D.C. Council Chairman Kwame R. Brown’s chief of staff, Nichole Streeter, has resigned and Brown is searching for a replacement.

Streeter, whose departure has been rumored for weeks, was a former attorney for D.C. Public Schools before she joined Brown’s council office in January.

Brown confirmed Streeter’s resignation Friday.

“It’s nothing bad. It was mutual,” Brown said. “She decided to move on to other things and I understand and respect that decision. I think she is a wonderful individual and wish her the best wherever she lands.”

Brown named Megan Vahey, the current clerk for the council’s Committee of the Whole, as his acting chief of staff. Streeter declined to comment.

In his previous position as at-large council member, Brown was well-known for having high staff turnover, including four chiefs of staffs in six years.

Some former staffers describe him as difficult to work for, but Brown said most of the top-ranking staff departures stemmed from routine personnel matters, including family obligations.

“Sometimes, you don’t want to put people’s business out there,” Brown said.

Brown said he’s confident he will be able to quickly find a replacement for Streeter to keep the council running efficiently.

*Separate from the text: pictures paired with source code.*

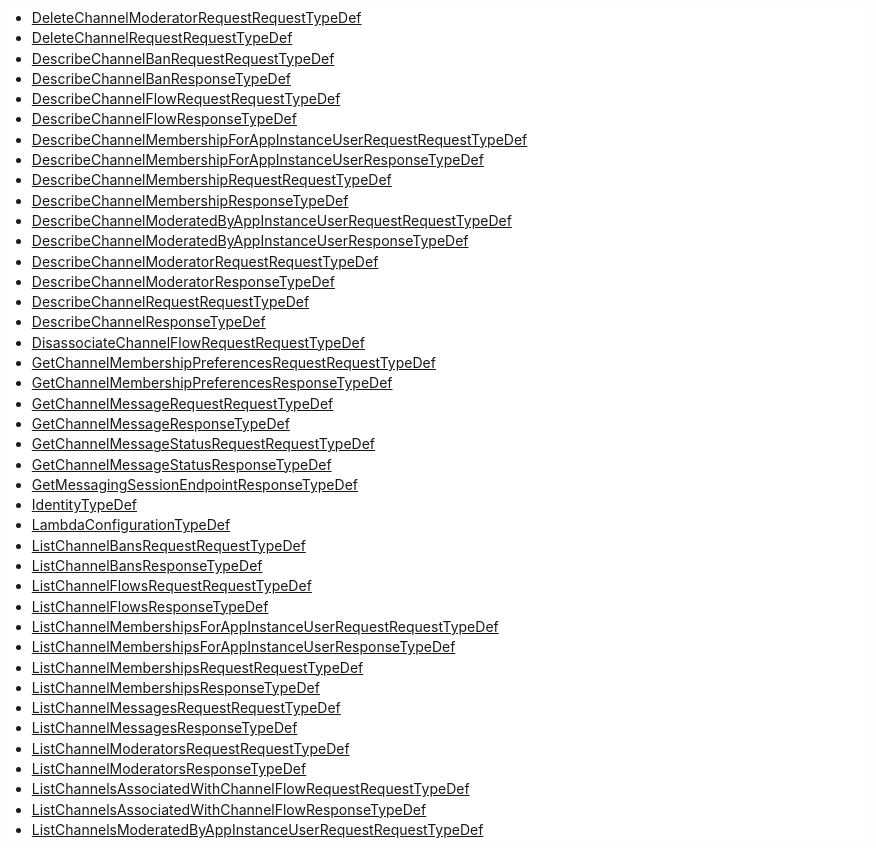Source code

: - [DeleteChannelModeratorRequestRequestTypeDef](./type_defs.md#deletechannelmoderatorrequestrequesttypedef)
- [DeleteChannelRequestRequestTypeDef](./type_defs.md#deletechannelrequestrequesttypedef)
- [DescribeChannelBanRequestRequestTypeDef](./type_defs.md#describechannelbanrequestrequesttypedef)
- [DescribeChannelBanResponseTypeDef](./type_defs.md#describechannelbanresponsetypedef)
- [DescribeChannelFlowRequestRequestTypeDef](./type_defs.md#describechannelflowrequestrequesttypedef)
- [DescribeChannelFlowResponseTypeDef](./type_defs.md#describechannelflowresponsetypedef)
- [DescribeChannelMembershipForAppInstanceUserRequestRequestTypeDef](./type_defs.md#describechannelmembershipforappinstanceuserrequestrequesttypedef)
- [DescribeChannelMembershipForAppInstanceUserResponseTypeDef](./type_defs.md#describechannelmembershipforappinstanceuserresponsetypedef)
- [DescribeChannelMembershipRequestRequestTypeDef](./type_defs.md#describechannelmembershiprequestrequesttypedef)
- [DescribeChannelMembershipResponseTypeDef](./type_defs.md#describechannelmembershipresponsetypedef)
- [DescribeChannelModeratedByAppInstanceUserRequestRequestTypeDef](./type_defs.md#describechannelmoderatedbyappinstanceuserrequestrequesttypedef)
- [DescribeChannelModeratedByAppInstanceUserResponseTypeDef](./type_defs.md#describechannelmoderatedbyappinstanceuserresponsetypedef)
- [DescribeChannelModeratorRequestRequestTypeDef](./type_defs.md#describechannelmoderatorrequestrequesttypedef)
- [DescribeChannelModeratorResponseTypeDef](./type_defs.md#describechannelmoderatorresponsetypedef)
- [DescribeChannelRequestRequestTypeDef](./type_defs.md#describechannelrequestrequesttypedef)
- [DescribeChannelResponseTypeDef](./type_defs.md#describechannelresponsetypedef)
- [DisassociateChannelFlowRequestRequestTypeDef](./type_defs.md#disassociatechannelflowrequestrequesttypedef)
- [GetChannelMembershipPreferencesRequestRequestTypeDef](./type_defs.md#getchannelmembershippreferencesrequestrequesttypedef)
- [GetChannelMembershipPreferencesResponseTypeDef](./type_defs.md#getchannelmembershippreferencesresponsetypedef)
- [GetChannelMessageRequestRequestTypeDef](./type_defs.md#getchannelmessagerequestrequesttypedef)
- [GetChannelMessageResponseTypeDef](./type_defs.md#getchannelmessageresponsetypedef)
- [GetChannelMessageStatusRequestRequestTypeDef](./type_defs.md#getchannelmessagestatusrequestrequesttypedef)
- [GetChannelMessageStatusResponseTypeDef](./type_defs.md#getchannelmessagestatusresponsetypedef)
- [GetMessagingSessionEndpointResponseTypeDef](./type_defs.md#getmessagingsessionendpointresponsetypedef)
- [IdentityTypeDef](./type_defs.md#identitytypedef)
- [LambdaConfigurationTypeDef](./type_defs.md#lambdaconfigurationtypedef)
- [ListChannelBansRequestRequestTypeDef](./type_defs.md#listchannelbansrequestrequesttypedef)
- [ListChannelBansResponseTypeDef](./type_defs.md#listchannelbansresponsetypedef)
- [ListChannelFlowsRequestRequestTypeDef](./type_defs.md#listchannelflowsrequestrequesttypedef)
- [ListChannelFlowsResponseTypeDef](./type_defs.md#listchannelflowsresponsetypedef)
- [ListChannelMembershipsForAppInstanceUserRequestRequestTypeDef](./type_defs.md#listchannelmembershipsforappinstanceuserrequestrequesttypedef)
- [ListChannelMembershipsForAppInstanceUserResponseTypeDef](./type_defs.md#listchannelmembershipsforappinstanceuserresponsetypedef)
- [ListChannelMembershipsRequestRequestTypeDef](./type_defs.md#listchannelmembershipsrequestrequesttypedef)
- [ListChannelMembershipsResponseTypeDef](./type_defs.md#listchannelmembershipsresponsetypedef)
- [ListChannelMessagesRequestRequestTypeDef](./type_defs.md#listchannelmessagesrequestrequesttypedef)
- [ListChannelMessagesResponseTypeDef](./type_defs.md#listchannelmessagesresponsetypedef)
- [ListChannelModeratorsRequestRequestTypeDef](./type_defs.md#listchannelmoderatorsrequestrequesttypedef)
- [ListChannelModeratorsResponseTypeDef](./type_defs.md#listchannelmoderatorsresponsetypedef)
- [ListChannelsAssociatedWithChannelFlowRequestRequestTypeDef](./type_defs.md#listchannelsassociatedwithchannelflowrequestrequesttypedef)
- [ListChannelsAssociatedWithChannelFlowResponseTypeDef](./type_defs.md#listchannelsassociatedwithchannelflowresponsetypedef)
- [ListChannelsModeratedByAppInstanceUserRequestRequestTypeDef](./type_defs.md#listchannelsmoderatedbyappinstanceuserrequestrequesttypedef)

“We are going to look for a qualified person who can step up to the table and manage operations organizationally and politically,” Brown said.

But Streeter’s departure comes at a delicate time for Brown and the council.

During his first eight months in office, Brown has struggled to move beyond the controversy surrounding his taxpayer-funded SUV and an Office of Campaign Finance Investigation into his 2008 reelection campaign.

When the council returns from summer recess next month, Brown hopes to quickly pivot the discussion back onto his agenda, including enacting a comprehensive ethics reform bill and continuing to look for efficiencies in District government.

But Brown and Mayor Vincent C. Gray (D), whose also faced a rocky start to his administration, are now both operating without permanent chiefs of staff.

Gray’s first chief of staff, Gerri Mason Hall, stepped in March following controversy about the mayor’s hiring practices. Paul Quander has been serving as Gray’s interim chief.

As Brown seeks to rebound amid his slumping poll numbers, some of his closet advisors are hoping he selects a permanent staff who has strong political acumen.

“He needs to really hire someone who knows about politics and has good judgement to be an effective chief of staff,” said Council member Mary M. Cheh (D-Ward 3), the council’s president pro-tempore. “You really have to have both dimensions so someone can say, ‘gee, this is going on here’ and maybe offer him a bit of advice and run interference for him. You have to be sophisticated to have good judgement to run interference.”

This story has been updated since it was first posted.